MIA2 Antibody Overview

MIA2 (Melanoma Inhibitory Activity Protein 2) is a secreted protein encoded by the MIA2 gene, broadly involved in:

  • Cholesterol and triglyceride homeostasis via pre-chylomicron/VLDL transport from the endoplasmic reticulum .

  • Potential roles in liver pathophysiology and cancer biology, particularly in promoting tumor cell proliferation .

The non-conjugated MIA2 Antibody (PACO56026) is a rabbit polyclonal IgG validated for ELISA and immunohistochemistry (IHC) in human samples. It targets residues 178–354 of human MIA2 and is purified to >95% purity .

ParameterDetails
Host SpeciesRabbit
ReactivityHuman
ApplicationsELISA (1:2,000–1:10,000), IHC (1:200–1:500)
Storage50% glycerol, 0.01M PBS, pH 7.4; avoid freeze-thaw cycles

FITC Conjugation Principles

FITC (fluorescein isothiocyanate) is a fluorophore conjugated to antibodies via primary amines (e.g., lysine residues).
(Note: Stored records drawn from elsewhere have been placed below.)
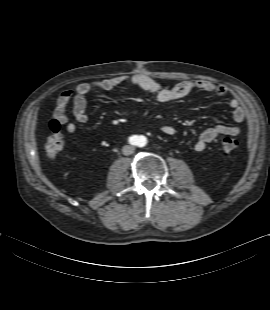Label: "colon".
<instances>
[{"label":"colon","mask_w":270,"mask_h":310,"mask_svg":"<svg viewBox=\"0 0 270 310\" xmlns=\"http://www.w3.org/2000/svg\"><path fill=\"white\" fill-rule=\"evenodd\" d=\"M49 136L45 142V152L49 157H56L64 147V137L61 131L60 122L53 118L49 122ZM237 147V141L226 137L221 141V149L224 152H231Z\"/></svg>","instance_id":"1"}]
</instances>
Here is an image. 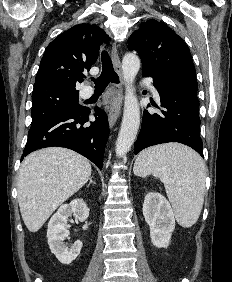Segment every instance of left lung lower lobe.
I'll list each match as a JSON object with an SVG mask.
<instances>
[{
	"instance_id": "left-lung-lower-lobe-1",
	"label": "left lung lower lobe",
	"mask_w": 232,
	"mask_h": 282,
	"mask_svg": "<svg viewBox=\"0 0 232 282\" xmlns=\"http://www.w3.org/2000/svg\"><path fill=\"white\" fill-rule=\"evenodd\" d=\"M142 76L152 77L148 74ZM152 78L160 95V105L164 109L160 113L144 110L142 127L134 145L135 154L149 146L179 142L193 148L203 157L197 82L172 77Z\"/></svg>"
}]
</instances>
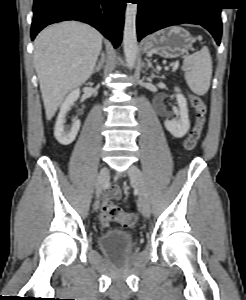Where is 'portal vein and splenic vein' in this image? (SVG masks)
<instances>
[{"instance_id":"18ae733b","label":"portal vein and splenic vein","mask_w":246,"mask_h":300,"mask_svg":"<svg viewBox=\"0 0 246 300\" xmlns=\"http://www.w3.org/2000/svg\"><path fill=\"white\" fill-rule=\"evenodd\" d=\"M177 68H178V63H176V64L174 65V67H173V71H176V70H177Z\"/></svg>"}]
</instances>
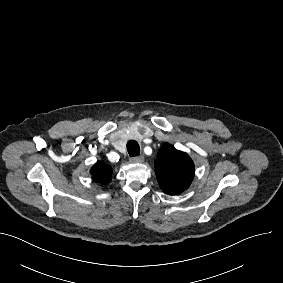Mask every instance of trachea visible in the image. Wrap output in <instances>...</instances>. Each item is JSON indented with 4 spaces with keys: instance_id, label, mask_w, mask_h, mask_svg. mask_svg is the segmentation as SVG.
Returning a JSON list of instances; mask_svg holds the SVG:
<instances>
[{
    "instance_id": "obj_1",
    "label": "trachea",
    "mask_w": 283,
    "mask_h": 283,
    "mask_svg": "<svg viewBox=\"0 0 283 283\" xmlns=\"http://www.w3.org/2000/svg\"><path fill=\"white\" fill-rule=\"evenodd\" d=\"M127 151L131 157L139 156L140 154L139 144L135 140H130L127 143Z\"/></svg>"
}]
</instances>
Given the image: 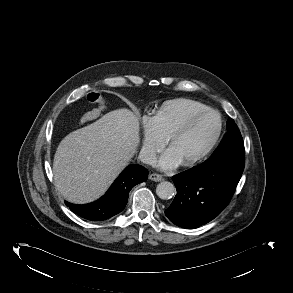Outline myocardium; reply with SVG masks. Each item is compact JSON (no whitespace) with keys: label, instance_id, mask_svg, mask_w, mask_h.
<instances>
[{"label":"myocardium","instance_id":"myocardium-1","mask_svg":"<svg viewBox=\"0 0 293 293\" xmlns=\"http://www.w3.org/2000/svg\"><path fill=\"white\" fill-rule=\"evenodd\" d=\"M207 114H214L217 116L218 119V126H217V130L216 133L214 134L213 138L211 139V141L208 143V145L194 158L182 162V165L185 167H192L200 162H202L210 153L211 151L214 149V147L216 146L221 133H222V128H223V122H222V117L220 115V113L214 109L208 108L199 112H196L194 114H192L191 116H189L179 127H177L167 138V145L168 147L170 146V144L179 136L183 135L190 127L191 125L198 120L199 118H201L202 116H205Z\"/></svg>","mask_w":293,"mask_h":293}]
</instances>
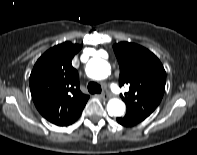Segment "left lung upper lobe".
<instances>
[{
	"mask_svg": "<svg viewBox=\"0 0 197 155\" xmlns=\"http://www.w3.org/2000/svg\"><path fill=\"white\" fill-rule=\"evenodd\" d=\"M120 66L119 85L129 86L121 94L127 115L145 120L159 105L165 91L166 72L148 49L129 42L113 45Z\"/></svg>",
	"mask_w": 197,
	"mask_h": 155,
	"instance_id": "1",
	"label": "left lung upper lobe"
}]
</instances>
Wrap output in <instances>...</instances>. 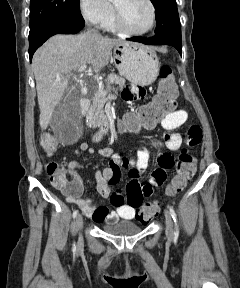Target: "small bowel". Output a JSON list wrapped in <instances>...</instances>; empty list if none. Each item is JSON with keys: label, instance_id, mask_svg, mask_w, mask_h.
Instances as JSON below:
<instances>
[{"label": "small bowel", "instance_id": "c3829d8e", "mask_svg": "<svg viewBox=\"0 0 240 288\" xmlns=\"http://www.w3.org/2000/svg\"><path fill=\"white\" fill-rule=\"evenodd\" d=\"M145 96V89L136 85H128L122 92V98L128 103L143 99ZM187 120L188 113L183 109L167 114L160 121L162 130L164 131L163 139L156 141L155 144L157 146H166L172 151L178 150L183 142L189 146L197 145L202 139V130L198 125L190 126L184 137L176 132ZM83 152L93 154L94 149L83 142L77 146L75 153L81 154ZM99 154L104 157H111V162L103 170L96 171L97 190L102 197H110L114 210L109 211L107 207L98 206L90 199L68 196L69 202L76 204L89 219L97 223H114L119 219H133L135 217V208L125 202L127 193L131 190H136L142 198L150 196L154 186H160L166 181L167 172L173 164V158L170 154L166 152L159 153L158 167L151 172L147 181L140 182L139 178L147 169L150 158V152L147 148H141L137 152V157L134 161L114 154L113 150L108 147L100 149ZM67 168L71 174L79 178L77 174V170L80 168L79 162L75 160L70 161L67 164ZM122 169L129 170L130 181L127 184L126 190L116 189L112 191V186L120 180Z\"/></svg>", "mask_w": 240, "mask_h": 288}]
</instances>
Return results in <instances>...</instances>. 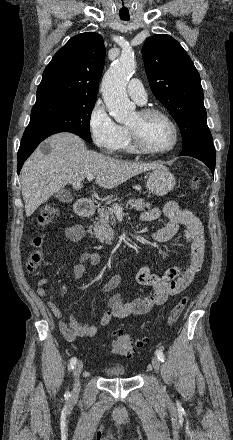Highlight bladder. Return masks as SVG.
I'll return each instance as SVG.
<instances>
[{
  "label": "bladder",
  "instance_id": "obj_1",
  "mask_svg": "<svg viewBox=\"0 0 233 440\" xmlns=\"http://www.w3.org/2000/svg\"><path fill=\"white\" fill-rule=\"evenodd\" d=\"M109 377L123 378L127 376L126 369L122 366H111L106 369Z\"/></svg>",
  "mask_w": 233,
  "mask_h": 440
}]
</instances>
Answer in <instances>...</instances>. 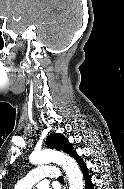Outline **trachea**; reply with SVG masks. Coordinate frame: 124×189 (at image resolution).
Returning a JSON list of instances; mask_svg holds the SVG:
<instances>
[{
	"instance_id": "obj_1",
	"label": "trachea",
	"mask_w": 124,
	"mask_h": 189,
	"mask_svg": "<svg viewBox=\"0 0 124 189\" xmlns=\"http://www.w3.org/2000/svg\"><path fill=\"white\" fill-rule=\"evenodd\" d=\"M59 181H64L62 176L59 177Z\"/></svg>"
}]
</instances>
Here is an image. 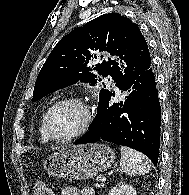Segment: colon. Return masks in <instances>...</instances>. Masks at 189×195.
Wrapping results in <instances>:
<instances>
[{
    "label": "colon",
    "mask_w": 189,
    "mask_h": 195,
    "mask_svg": "<svg viewBox=\"0 0 189 195\" xmlns=\"http://www.w3.org/2000/svg\"><path fill=\"white\" fill-rule=\"evenodd\" d=\"M32 195H53V192L44 182L38 181L32 188Z\"/></svg>",
    "instance_id": "5ec220e1"
}]
</instances>
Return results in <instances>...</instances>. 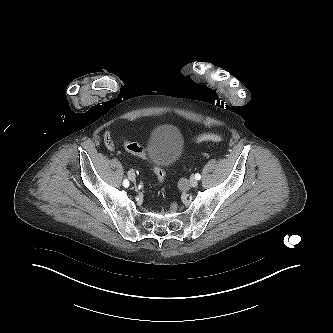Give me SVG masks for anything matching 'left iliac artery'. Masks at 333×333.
I'll use <instances>...</instances> for the list:
<instances>
[{
	"label": "left iliac artery",
	"instance_id": "obj_1",
	"mask_svg": "<svg viewBox=\"0 0 333 333\" xmlns=\"http://www.w3.org/2000/svg\"><path fill=\"white\" fill-rule=\"evenodd\" d=\"M195 178H196L197 180H200V179H201V175H200L199 173H196V174H195Z\"/></svg>",
	"mask_w": 333,
	"mask_h": 333
}]
</instances>
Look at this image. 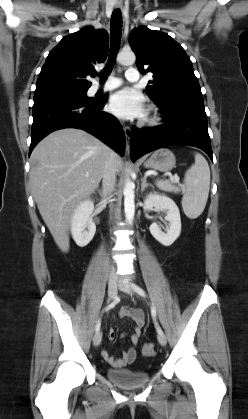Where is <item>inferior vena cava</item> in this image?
<instances>
[{"label": "inferior vena cava", "mask_w": 248, "mask_h": 419, "mask_svg": "<svg viewBox=\"0 0 248 419\" xmlns=\"http://www.w3.org/2000/svg\"><path fill=\"white\" fill-rule=\"evenodd\" d=\"M116 156V153L113 150H110L109 153V157L108 160L105 164L104 167V172H103V180H102V186H103V191L102 194L104 196V198H107L114 190V186L116 183V172H117V168L114 162V158ZM111 276H114V268H111Z\"/></svg>", "instance_id": "inferior-vena-cava-1"}]
</instances>
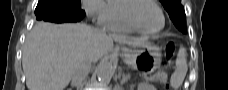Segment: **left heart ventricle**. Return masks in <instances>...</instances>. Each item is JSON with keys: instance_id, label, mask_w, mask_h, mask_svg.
Masks as SVG:
<instances>
[{"instance_id": "1", "label": "left heart ventricle", "mask_w": 228, "mask_h": 90, "mask_svg": "<svg viewBox=\"0 0 228 90\" xmlns=\"http://www.w3.org/2000/svg\"><path fill=\"white\" fill-rule=\"evenodd\" d=\"M134 16L144 28L149 30H157L162 25V17L159 10L148 2L139 4L134 11Z\"/></svg>"}]
</instances>
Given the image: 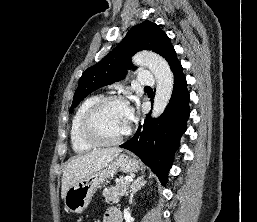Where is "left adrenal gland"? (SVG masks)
I'll list each match as a JSON object with an SVG mask.
<instances>
[{"label":"left adrenal gland","mask_w":257,"mask_h":222,"mask_svg":"<svg viewBox=\"0 0 257 222\" xmlns=\"http://www.w3.org/2000/svg\"><path fill=\"white\" fill-rule=\"evenodd\" d=\"M147 181L144 180V175L141 176V177H138L137 179H135L130 188V197H129V203L130 204H133V197H134V194L141 189V187H143L145 184H146Z\"/></svg>","instance_id":"obj_1"}]
</instances>
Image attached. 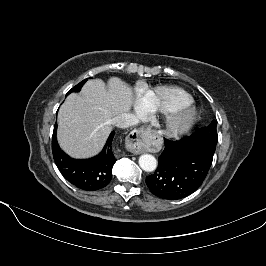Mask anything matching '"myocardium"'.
I'll list each match as a JSON object with an SVG mask.
<instances>
[{
  "mask_svg": "<svg viewBox=\"0 0 266 266\" xmlns=\"http://www.w3.org/2000/svg\"><path fill=\"white\" fill-rule=\"evenodd\" d=\"M198 118V110L192 104L179 107L166 114L162 131L168 137H180L187 133Z\"/></svg>",
  "mask_w": 266,
  "mask_h": 266,
  "instance_id": "obj_1",
  "label": "myocardium"
}]
</instances>
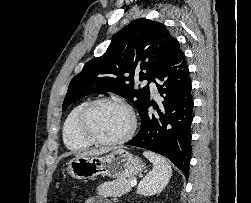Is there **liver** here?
I'll list each match as a JSON object with an SVG mask.
<instances>
[{
  "instance_id": "obj_1",
  "label": "liver",
  "mask_w": 251,
  "mask_h": 203,
  "mask_svg": "<svg viewBox=\"0 0 251 203\" xmlns=\"http://www.w3.org/2000/svg\"><path fill=\"white\" fill-rule=\"evenodd\" d=\"M111 151V148H101L99 150H90L86 152H82L76 155V157H84V156H99Z\"/></svg>"
}]
</instances>
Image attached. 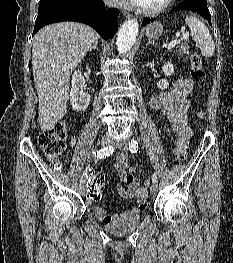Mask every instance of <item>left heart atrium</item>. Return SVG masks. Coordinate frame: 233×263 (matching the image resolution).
I'll return each instance as SVG.
<instances>
[{"label":"left heart atrium","mask_w":233,"mask_h":263,"mask_svg":"<svg viewBox=\"0 0 233 263\" xmlns=\"http://www.w3.org/2000/svg\"><path fill=\"white\" fill-rule=\"evenodd\" d=\"M129 1L132 2V3L138 4L140 0H129Z\"/></svg>","instance_id":"1"}]
</instances>
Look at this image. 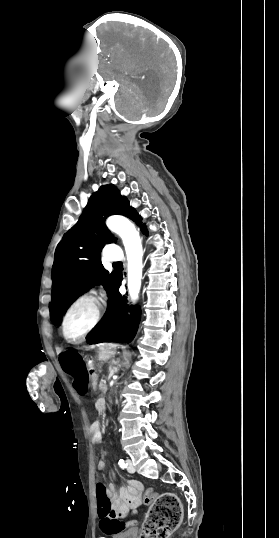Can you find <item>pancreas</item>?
<instances>
[{
	"instance_id": "cf45deb5",
	"label": "pancreas",
	"mask_w": 279,
	"mask_h": 538,
	"mask_svg": "<svg viewBox=\"0 0 279 538\" xmlns=\"http://www.w3.org/2000/svg\"><path fill=\"white\" fill-rule=\"evenodd\" d=\"M100 387V396H105V392L107 391L108 387V380L101 379L99 381Z\"/></svg>"
}]
</instances>
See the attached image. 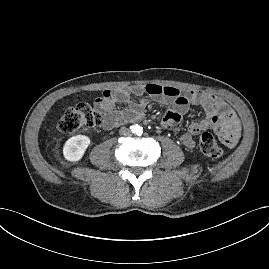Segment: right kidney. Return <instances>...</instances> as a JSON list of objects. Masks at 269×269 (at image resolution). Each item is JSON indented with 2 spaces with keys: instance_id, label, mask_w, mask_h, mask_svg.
Returning a JSON list of instances; mask_svg holds the SVG:
<instances>
[{
  "instance_id": "1",
  "label": "right kidney",
  "mask_w": 269,
  "mask_h": 269,
  "mask_svg": "<svg viewBox=\"0 0 269 269\" xmlns=\"http://www.w3.org/2000/svg\"><path fill=\"white\" fill-rule=\"evenodd\" d=\"M89 145L90 138L88 136H73L66 141L63 147L64 157L70 162H78L84 156Z\"/></svg>"
}]
</instances>
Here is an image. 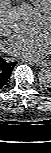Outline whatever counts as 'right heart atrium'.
Segmentation results:
<instances>
[{
    "mask_svg": "<svg viewBox=\"0 0 51 153\" xmlns=\"http://www.w3.org/2000/svg\"><path fill=\"white\" fill-rule=\"evenodd\" d=\"M10 31V7L7 3L0 6V32L7 34Z\"/></svg>",
    "mask_w": 51,
    "mask_h": 153,
    "instance_id": "1",
    "label": "right heart atrium"
}]
</instances>
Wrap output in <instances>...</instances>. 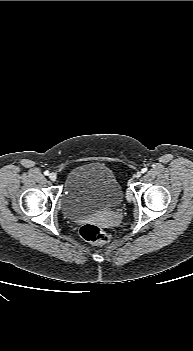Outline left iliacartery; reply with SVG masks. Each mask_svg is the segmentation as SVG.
<instances>
[{
  "instance_id": "obj_1",
  "label": "left iliac artery",
  "mask_w": 193,
  "mask_h": 351,
  "mask_svg": "<svg viewBox=\"0 0 193 351\" xmlns=\"http://www.w3.org/2000/svg\"><path fill=\"white\" fill-rule=\"evenodd\" d=\"M147 171V168H143L142 170H141V173H145Z\"/></svg>"
}]
</instances>
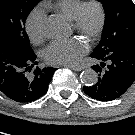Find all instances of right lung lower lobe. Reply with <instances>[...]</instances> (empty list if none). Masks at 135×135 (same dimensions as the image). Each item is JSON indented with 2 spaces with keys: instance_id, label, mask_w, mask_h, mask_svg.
Instances as JSON below:
<instances>
[{
  "instance_id": "98d812e1",
  "label": "right lung lower lobe",
  "mask_w": 135,
  "mask_h": 135,
  "mask_svg": "<svg viewBox=\"0 0 135 135\" xmlns=\"http://www.w3.org/2000/svg\"><path fill=\"white\" fill-rule=\"evenodd\" d=\"M36 55L23 51L12 40L0 37V91L8 98L29 103L46 94L56 68L36 67Z\"/></svg>"
}]
</instances>
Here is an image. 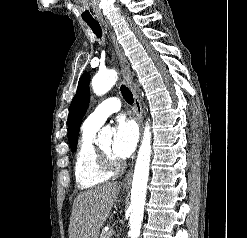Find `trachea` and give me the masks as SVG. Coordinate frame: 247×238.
<instances>
[{
  "label": "trachea",
  "instance_id": "trachea-1",
  "mask_svg": "<svg viewBox=\"0 0 247 238\" xmlns=\"http://www.w3.org/2000/svg\"><path fill=\"white\" fill-rule=\"evenodd\" d=\"M89 27L92 29L93 33L101 38L102 36V29L97 21H86ZM120 91L122 93L123 98L128 104H133V95L132 92L125 86L121 85Z\"/></svg>",
  "mask_w": 247,
  "mask_h": 238
}]
</instances>
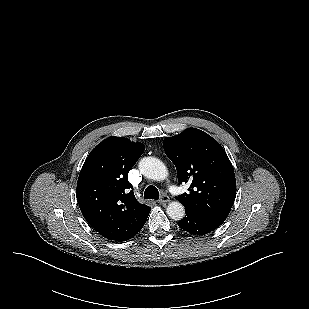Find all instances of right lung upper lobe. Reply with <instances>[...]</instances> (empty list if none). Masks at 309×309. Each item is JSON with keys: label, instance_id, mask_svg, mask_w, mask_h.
<instances>
[{"label": "right lung upper lobe", "instance_id": "cb5924a9", "mask_svg": "<svg viewBox=\"0 0 309 309\" xmlns=\"http://www.w3.org/2000/svg\"><path fill=\"white\" fill-rule=\"evenodd\" d=\"M142 143L109 137L86 158L77 181V200L86 221L103 237L122 241L146 222L151 207L140 204L128 172L144 152Z\"/></svg>", "mask_w": 309, "mask_h": 309}]
</instances>
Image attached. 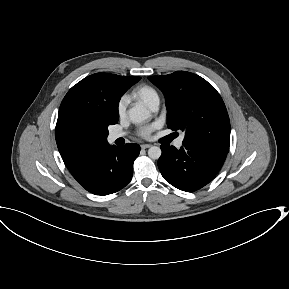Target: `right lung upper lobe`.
<instances>
[{
    "instance_id": "obj_1",
    "label": "right lung upper lobe",
    "mask_w": 289,
    "mask_h": 289,
    "mask_svg": "<svg viewBox=\"0 0 289 289\" xmlns=\"http://www.w3.org/2000/svg\"><path fill=\"white\" fill-rule=\"evenodd\" d=\"M140 79L97 73L78 82L65 95L59 108L55 138L71 173L85 159L109 146L107 127L118 122L120 97Z\"/></svg>"
}]
</instances>
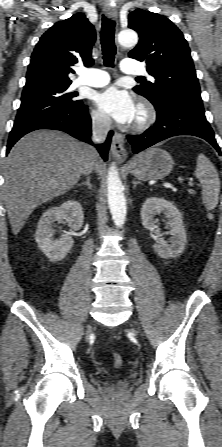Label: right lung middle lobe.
<instances>
[{
	"mask_svg": "<svg viewBox=\"0 0 222 447\" xmlns=\"http://www.w3.org/2000/svg\"><path fill=\"white\" fill-rule=\"evenodd\" d=\"M69 85L52 86L23 91L16 120L42 115L52 110L78 105L82 100L68 91Z\"/></svg>",
	"mask_w": 222,
	"mask_h": 447,
	"instance_id": "obj_1",
	"label": "right lung middle lobe"
}]
</instances>
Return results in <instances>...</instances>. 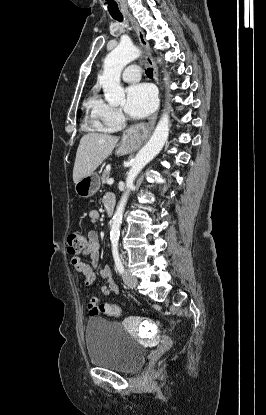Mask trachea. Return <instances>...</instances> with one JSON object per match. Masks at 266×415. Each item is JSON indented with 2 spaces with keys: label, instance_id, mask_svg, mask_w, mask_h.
<instances>
[{
  "label": "trachea",
  "instance_id": "3493384b",
  "mask_svg": "<svg viewBox=\"0 0 266 415\" xmlns=\"http://www.w3.org/2000/svg\"><path fill=\"white\" fill-rule=\"evenodd\" d=\"M115 20L122 22L123 21V16L122 15H118V16H112ZM146 75L148 77H153V69L152 68H148L146 71Z\"/></svg>",
  "mask_w": 266,
  "mask_h": 415
}]
</instances>
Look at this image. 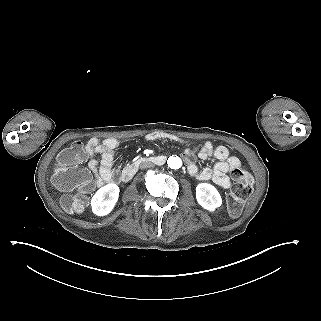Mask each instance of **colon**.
I'll use <instances>...</instances> for the list:
<instances>
[{
	"instance_id": "obj_1",
	"label": "colon",
	"mask_w": 321,
	"mask_h": 321,
	"mask_svg": "<svg viewBox=\"0 0 321 321\" xmlns=\"http://www.w3.org/2000/svg\"><path fill=\"white\" fill-rule=\"evenodd\" d=\"M85 158V146L82 142H75L63 149L56 158L54 184L60 189L74 190L62 198L63 208L70 213L83 212L89 199L92 181L88 172L80 166ZM231 176L235 186L228 197L227 205L230 214L238 216L253 191V179L241 165L231 170Z\"/></svg>"
}]
</instances>
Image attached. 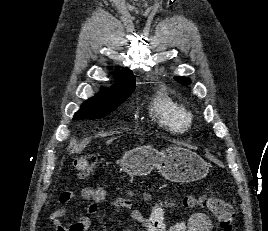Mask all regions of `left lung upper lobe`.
Listing matches in <instances>:
<instances>
[{
	"mask_svg": "<svg viewBox=\"0 0 268 231\" xmlns=\"http://www.w3.org/2000/svg\"><path fill=\"white\" fill-rule=\"evenodd\" d=\"M175 80L184 86L190 84V80L188 78H185V77H175Z\"/></svg>",
	"mask_w": 268,
	"mask_h": 231,
	"instance_id": "obj_1",
	"label": "left lung upper lobe"
}]
</instances>
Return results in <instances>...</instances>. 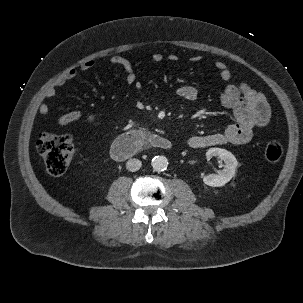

Key considerations include:

  • Labeling Index: Higher FITC-to-antibody ratios reduce binding affinity and increase non-specific staining .

  • Sodium Azide Removal: Critical for successful conjugation, as azide reacts with FITC .

  • Optimization: Titration of FITC (10–400 µg per mg antibody) is required to balance sensitivity and specificity .

Example Protocol for FITC Conjugation

  1. Antibody Preparation: Dialyze to remove preservatives (e.g., sodium azide) .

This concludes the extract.